May 6, 2019 9:44 pm

Post-Tax Return Planning

If you have filed your 2018 tax return, you can rest easy for a year. Or can you? Or should you? The period after filing your return is a great time to get a jump on your 2019 return and hopefully simplify the filing process next year. It’s also a good time to learn how you can optimize your tax savings on your next return.

Review your wage withholding

If you owed money with your 2018 return or you received a big refund (the IRS says the average refund was more than $2,700), it means your wage withholding was not correct. You had too little or too much withheld.

According to the IRS, “everyone [should] do a Paycheck Checkup as early in the year as possible so that if a tax withholding adjustment is needed, there is more time for withholding to happen evenly during the rest of the year. Waiting means there are fewer pay periods to withhold the necessary federal tax.”

Think about tax saving investment options

Are you taking full advantage of tax-advantaged contributions to retirement plans (like an employer’s 401(k) plan), health savings accounts (HSAs), and IRAs? All of these contribution options lower your taxable income and reduce your tax bill (assuming an exclusion or deduction from income is allowed). While the tax law gives you until April 15, 2020, to make 2019 contributions to HSAs and IRAs, the earlier in the year to do so, the greater your investment returns will be.

Look back on old returns

You may want to amend old returns if you failed to take deductions or credits to which you were entitled. Generally, you have 3 years from the due date of the return to file an amended return. But the amended return period is extended to 7 years in the case of bad debts and worthless securities.

For example, if you learned this year that a loan to you made to a friend in 2012 become worthless in 2014 (e.g., your friend died with a balance outstanding and the executor of the estate informed you in 2014 that the claim you submitted to her estate won’t be paid), you can file an amended return for 2014, the year in which the bad debt became totally worthless. You have until April 15, 2020, to submit your claim for a tax return for 2014.
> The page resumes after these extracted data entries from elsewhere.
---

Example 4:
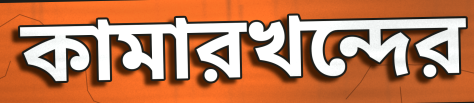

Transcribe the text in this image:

কামারখন্দের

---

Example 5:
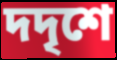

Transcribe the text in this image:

দদৃশেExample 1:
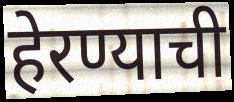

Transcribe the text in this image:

हेरण्याची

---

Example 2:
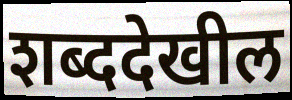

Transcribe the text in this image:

शब्ददेखील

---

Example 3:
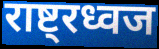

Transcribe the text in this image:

राष्ट्रध्वज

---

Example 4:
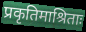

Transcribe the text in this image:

प्रकृतिमाश्रिताः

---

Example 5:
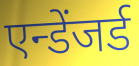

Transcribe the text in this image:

एन्डेंजर्डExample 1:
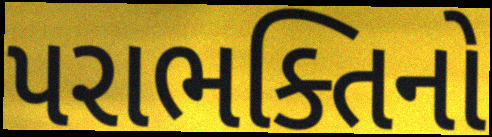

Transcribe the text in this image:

પરાભક્તિનો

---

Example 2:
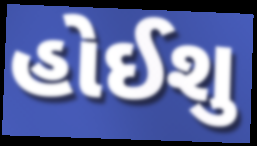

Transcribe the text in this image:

હોઈશુ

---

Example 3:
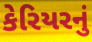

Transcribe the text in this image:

કેરિયરનું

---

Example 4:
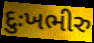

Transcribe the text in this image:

દુઃખભીરુ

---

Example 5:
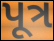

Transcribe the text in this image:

પૂત્ર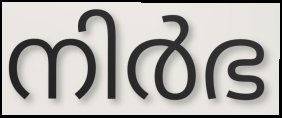
നിർഭ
Review your recordkeeping habits

Being organized with tax receipts and other records needed to prepare your return is key in simplifying your tax obligations. Consider setting up a system to store your tax-related papers throughout the year. At the very least, use the old shoe-box system to segregate important tax information.

Even if you think you’re going to take the standard deduction and don’t need receipts for charitable contributions, out-of-pocket medical expenses, and other itemized expenses, it’s highly advisable to retain these receipts. You can never tell what’s going to happen during the year that may trigger a large itemized expense that will make you forego the standard deduction in favor of itemizing.


The sooner you start to think ahead, the easier time you’ll have next tax season.